Exercises to complete ::
(1) Please return the part of the Stalingrad excerpt from "By noon, 5th" up to and including "the air alone.", word for word.
(2) Drawing on the Stalingrad excerpt, please explain in one to three sentences why Von Weichs endorses Paulus's request for authority to order a breakout.
(3) Please continue the Stalingrad excerpt from where it stops.

== Provided passage ==

OKH orders Manstein’s 11th Army Headquarters, now fully seven hundred miles north of 6th Army after their transfer from the successes of the Crimean campaign, to assume command of the newly formed Don Army Group. His mission is to push the Soviets back across the Volga river. To achieve this, Don Army Group is given control over Paulus’ 6th Army, the utterly shattered 3rd and 4th Romanian Armies, Hoth’s nonexistent 4th Panzer Army, and the re-formed 48th Panzer Corps, now under the command of General
Von Knobelsdorff, using the debris from the smashed Panzer Reserve Heim. So long as Hitler directs 6th Army to remain in place, however, Don Army Group cannot exercise any authority over it, relegating the Army Group to a sort of stew-pot of chewed up leftovers, already mauled by the Soviets

By noon, 5th Tank Army’s 26th Tank Corps is across the Don just outside Kalach, having captured a German pontoon bridge intact. Overnight, the Russians mass just outside the town. Sensing disaster, the Commander of Fleigerkorps VIII, General Martin Fiebig, warns Paulus’ Chief of Staff, General Schmidt; an ardent Nazi, that the Luftwaffe would not be able to supply an encircled 6th army from the air alone.
Hitler, leery of the reasons for Paulus’ transfer to Nizhne-Chirskaya, orders him to move his HQ again. This time, Hitler selects the location; Gumrak, barely ten miles from the Volga itself, deep inside the encircled pocket! Once inside the pocket, Paulus again warns Army Group Headquarters of the fuel, food and ammunition shortages inside Stalingrad, and requests authority to order a breakout to the southwest if he
deems it essential to save the Army. Von Weichs endorses the request, and forwards it to Hitler, warning that the Luftwaffe would, at best, be able to provide 10% of 6th Army’s minimum daily requirements. He goes so far as to state that the proposed breakout will mean heavy losses,"...but far less than those that must ensue if the situation is left to develop , as it must do, in existing conditions, with the inevitable starving out of the encircled army as the certain result. Hitler’s response is to travel to his East Prussian Headquarters from Berchtesgaden, where he can study the
situation, and he forbids Zeitzler from taking any decisive action until he arrives.

Kalach the scene of fierce fights during the past summer’s advance by 6th Army, is further reduced to utter ruins. Hitler, his personal aircraft grounded by bad weather, sits on his train bound for East Prussia, while Stalingrad Front’s 4th Mechanized Corps reaches Sovetsky, only ten miles from Kalach. At 2:00pm, tanks from Southwest Front’s 4th Tank Corps arrive on the scene, placing the noose around 6th Army’s offered
up head. Paulus pulls in his exposed units, and develops his planned breakout, scheduling the start for the 27th. About 230,000 German and 12,000 Romanian soldiers remain inside the Stalingrad pocket, which is strung out north to south, along some forty-five miles on the western side of the Volga. Paulus is warning Hitler that he has only food supply for six days.

===
== Given material ==

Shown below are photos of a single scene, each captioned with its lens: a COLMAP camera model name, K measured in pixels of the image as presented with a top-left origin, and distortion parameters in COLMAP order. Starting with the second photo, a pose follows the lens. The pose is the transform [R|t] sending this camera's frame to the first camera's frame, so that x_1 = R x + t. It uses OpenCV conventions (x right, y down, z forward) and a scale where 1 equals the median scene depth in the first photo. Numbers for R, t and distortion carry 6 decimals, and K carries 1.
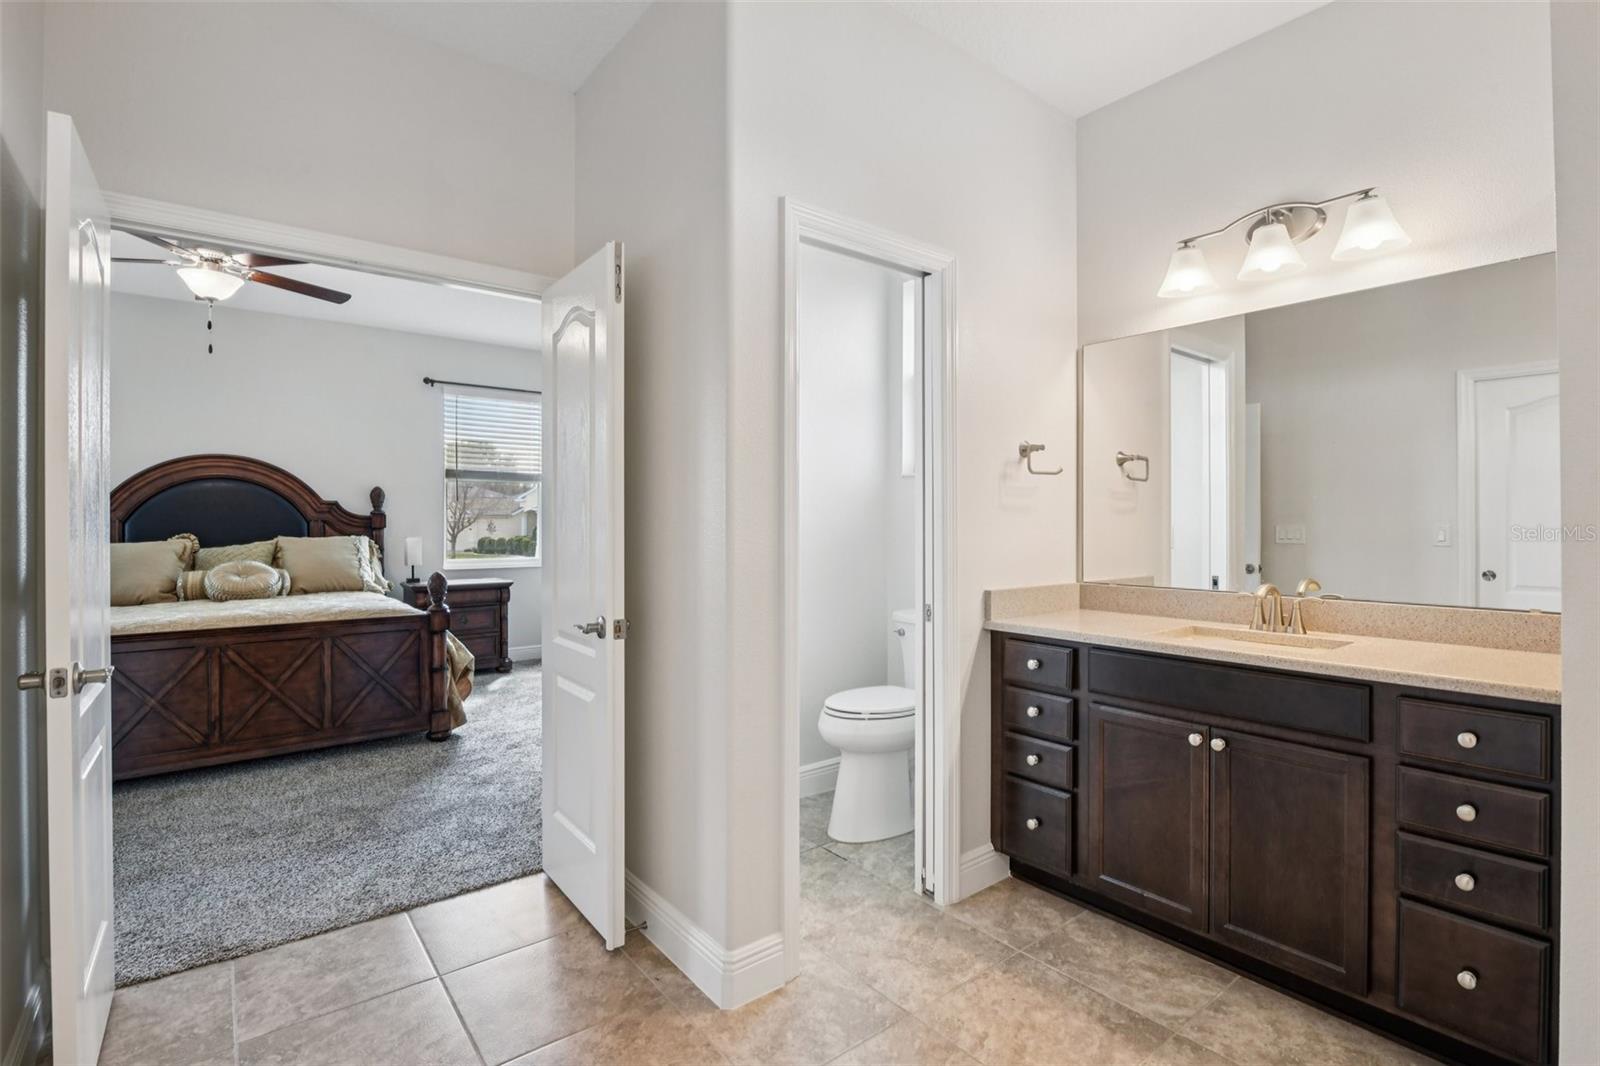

===

Responses for each task ::
(1)
By noon, 5th Tank Army’s 26th Tank Corps is across the Don just outside Kalach, having captured a German pontoon bridge intact. Overnight, the Russians mass just outside the town. Sensing disaster, the Commander of Fleigerkorps VIII, General Martin Fiebig, warns Paulus’ Chief of Staff, General Schmidt; an ardent Nazi, that the Luftwaffe would not be able to supply an encircled 6th army from the air alone.

(2) Von Weichs warns that the Luftwaffe could provide at best 10% of 6th Army's minimum daily requirements. He says a breakout would mean heavy losses. Those losses would still be far smaller than the ones that would follow if the situation were left to develop, since that would inevitably starve out the encircled army.

(3)
For his failure to stop two Russian Armies with his two tank divisions, General Heim is relieved and summoned to Hitler’s headquarters. In a subsequent court-marshal presided over by Göring, Heim is sentenced to death. Subsequent to the trial, he is luckily released from the sentence as the facts of the case absolve him of blame for the fiasco. The circumstances of his release are nebulous.
Göring guarantees that the Luftwaffe can resupply 6th Army. The commander of Luftflotte 4, Wolfram Von Richthofen, is not so sanguine. Sixth Army requires five hundred and fifty tons of cargo daily. This could only be met by 225 Ju-52 sorties each day; requiring, at a bare minimum, that many aircraft; one third of the entire Luftwaffe establishment of some seven hundred and fifty Ju-52’s. There are two airfields from which to mount such an effort; Tatsinskaya, and Morosovsky. Should bad weather ground the transports for any given day; a fairly regular occurrence this time of year, the next day’s deliveries would have to be doubled. Compound that with wear and tear on the engines eroding operational readiness rates; which are already down in the forty per cent range, and losses to Soviet air defenses, (they are facing four Soviet Air Armies), and it becomes immediately apparent that 6th Army is going to die if ordered to remain in Stalingrad. All the German commanders know this, except Hitler, and perhaps, Göring. Manstein’s rescue attempt is a desperate grasp at straws.

The commander of the 94th Division, in charge of the northeast zone; General Von Seydlitz-Kurzbach, recognizing the futility of waiting for an authorization to withdraw from Hitler’s headquarters, urges Paulus to begin an unauthorized withdrawal. His letter to the commander of 6th Army is endorsed by the remaining Corps commanders as well. Still, Paulus will not countenance such disobedience to Hitler’s direct orders.
The beginning of the Stalingrad Air-lift.

With but a single 1,000 watt radio transmitter available inside the pocket, Paulus sends a hand written message to Field Marshal Von Manstein, who only now arrives at Novcherkassk on the lower Don, twenty-five miles northeast of Rostov, in an effort to break through to the trapped men of 6th Army. In it, he acknowledges that his continued obedience to Hitler dooms his men to death, but he will not disobey his
clear orders to remain in position.

OKH confirms Hitler’s orders to 6th Army, and the airlift is stepped up.

The iron ring around Stalingrad is closed. To convince the world  that a great victory
is achieved, Stalin let foreign correspondents see what is happening in the bend of the Don.

Zhukov is answering questions of Stalin concerning the liquidation of the Germans
at Stalingrad. And if possible the liquidation of the Germans in the bend of the Don.
They are also talking about th cutting off of the German forces in the Caucasus.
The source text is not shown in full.